As crash data was not stored in digital-tabular format, any additional review and extraction was very labour intensive. Identifying this limitation, the MTP and BIGRS team discussed ways in which such crash information could be better managed and a trial of data digitisation was initiated.
BIGRS technical partners and staff worked together to identify all of the variables produced by these weekly data sheets, as well as those required by the monthly and annual reports to the Government of Maharashtra. Once this list of variables was identified, a database (automated) entry system was created in order to enter each fatal crash into the database covering all of these variables.

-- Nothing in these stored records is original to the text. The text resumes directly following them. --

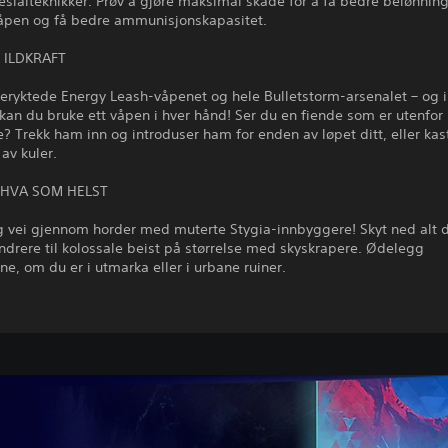
pesialteknikker. Prøv å gjøre maksimal skade for å få bedre belønning
åpen og få bedre ammunisjonskapasitet.
ILDKRAFT
beryktede Energy Leash-våpenet og hele Bulletstorm-arsenalet – og 
kan du bruke ett våpen i hver hånd! Ser du en fiende som er utenfor
? Trekk ham inn og introduser ham for enden av løpet ditt, eller ka
 av kuler.
HVA SOM HELST
 vei gjennom horder med muterte Stygia-innbyggere! Skyt ned alt du
drere til kolossale beist på størrelse med skyskrapere. Ødelegg
e, om du er i utmarka eller i urbane ruiner.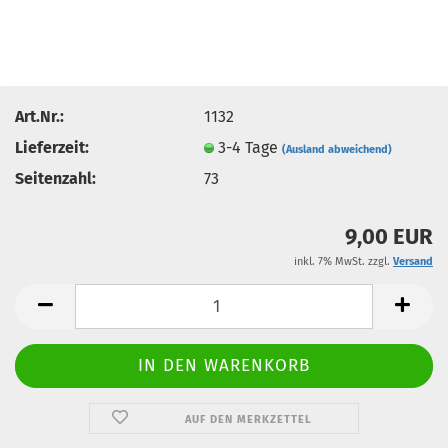
Art.Nr.:
1132
Lieferzeit:
3-4 Tage
(Ausland abweichend)
Seitenzahl:
73
9,00 EUR
inkl. 7% MwSt. zzgl.
Versand
AUF DEN MERKZETTEL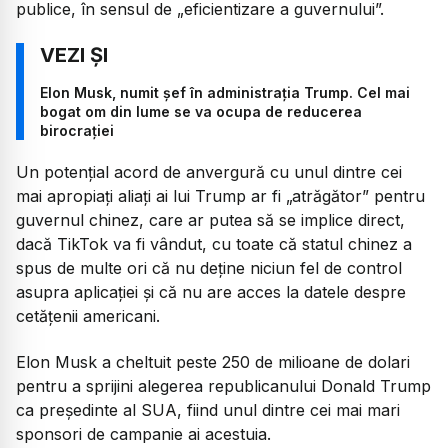
publice, în sensul de
„eficientizare a guvernului”.
Elon Musk, numit șef în administrația Trump. Cel mai
bogat om din lume se va ocupa de reducerea
birocrației
Un potențial acord de anvergură cu unul dintre cei
mai apropiați aliați ai lui Trump ar fi „atrăgător” pentru
guvernul chinez, care ar putea să se implice direct,
dacă TikTok va fi vândut, cu toate că statul chinez a
spus de multe ori că nu deține niciun fel de control
asupra aplicației și că nu are acces la datele despre
cetățenii americani.
Elon Musk a cheltuit peste 250 de milioane de dolari
pentru a sprijini alegerea republicanului Donald Trump
ca președinte al SUA, fiind unul dintre cei mai mari
sponsori de campanie ai acestuia.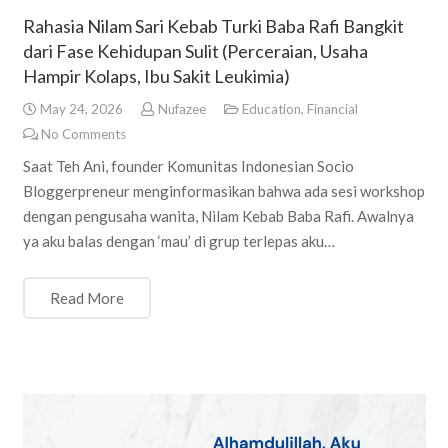
Rahasia Nilam Sari Kebab Turki Baba Rafi Bangkit
dari Fase Kehidupan Sulit (Perceraian, Usaha
Hampir Kolaps, Ibu Sakit Leukimia)
May 24, 2026
Nufazee
Education
,
Financial
No Comments
Saat Teh Ani, founder Komunitas Indonesian Socio
Bloggerpreneur menginformasikan bahwa ada sesi workshop
dengan pengusaha wanita, Nilam Kebab Baba Rafi. Awalnya
ya aku balas dengan ‘mau’ di grup terlepas aku…
Read More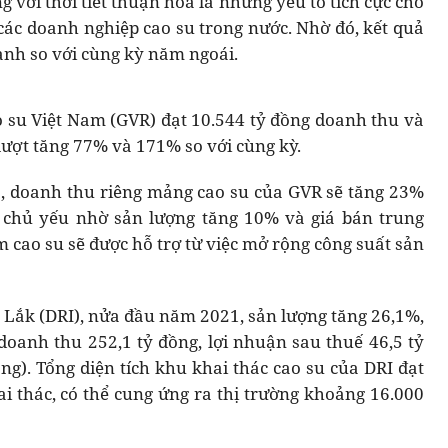
 với thời tiết thuận hòa là những yếu tố tích cực cho
các doanh nghiệp cao su trong nước. Nhờ đó, kết quả
nh so với cùng kỳ năm ngoái.
 su Việt Nam (GVR) đạt 10.544 tỷ đồng doanh thu và
 lượt tăng 77% và 171% so với cùng kỳ.
, doanh thu riêng mảng cao su của GVR sẽ tăng 23%
, chủ yếu nhờ sản lượng tăng 10% và giá bán trung
 cao su sẽ được hỗ trợ từ việc mở rộng công suất sản
c Lắk (DRI), nửa đầu năm 2021, sản lượng tăng 26,1%,
 doanh thu 252,1 tỷ đồng, lợi nhuận sau thuế 46,5 tỷ
ng). Tổng diện tích khu khai thác cao su của DRI đạt
ai thác, có thể cung ứng ra thị trường khoảng 16.000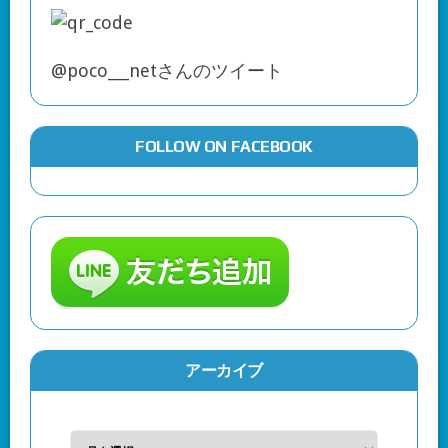
@poco___netさんのツイート
FOLLOW ON FACEBOOK
アーカイブ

Once this was completed, the database was analysed in order to produce summary statistics in the form of the tables and figures. The locations of the fatal crashes were mapped by manually entering crash location descriptions into Google maps and identifying the coordinates based on best available information.
Now, this data gathering is likely to be used for:
Redesign, redistribute and make roads safer!
As a part of the BIGRS programme, NACTO-GDCI-in collaboration with the Municipal Corporation of Greater Mumbai (MCGM) and MTP-has been working on the redesign of Mith Chowki intersection in Mumbai, a space known as a hot spot for road safety challenges.
NACTO-GDCI conducted a trial to apply global best practice design strategies through a demonstration project on-site. Addressing the critical issues around road fatalities and injuries, the intersection has been redesigned to reclaim approximately 1,650 sq m of under-utilised space on the street for pedestrians and support a space that is more legible for all users.
Through narrowing free turning lanes and tightening corner radii to reduce speeding vehicles, and widening pedestrian sidewalks, approximately 27 per cent of the intersection area was redistributed to support safer movements for all road users. By also providing wider and more direct crosswalks, new refuge areas, and added curb-extensions, these evidence-based strategies are proven to reduce the risk of exposure of pedestrians to moving vehicles by giving them safer spaces to wait and shorter distances to cross.
The demonstration serves as a critical tool to trial and evaluates design strategies that will help address the intersection's increasing road safety risks due to growing vehicular volumes and pedestrian movements due to the incoming metro.
The proposal is based on principles from the recently released Global Street Design Guide (www.globaldesigningcities.org/publication/global-street-design-guide/), which aims to distribute the road space more equitably amongst different groups of people using the street and to prioritise our most vulnerable road users; pedestrians, children, elderly, and those with disabilities.
Simple, yet effective strategies around lane alignment, effective pedestrian crosswalks, and reclaiming underutilised road space for new public areas, have been used to channelise the movement of vehicles in an efficient and logical manner and provide pedestrians with a safe and comfortable environment.
Brief data collection exercises before and after the transformation to evaluate the project is being collected in collaboration with the Kamla Raheja Vidyanidhi Institute for Architecture (KRVIA). User surveys on all data collection days are also being conducted to compile the view of the local people and understand their perspective of how safe or vulnerable they feel while using the space, and how they would see it change.
The temporary artwork, which was completed conceptually in collaboration with KRVIA, represents the direction, path and volumes of pedestrians moving on the roadbed before the intervention. The interim intervention was planned to refine longer-term design strategies for the local context and to inform future design and construction of street projects around Mumbai.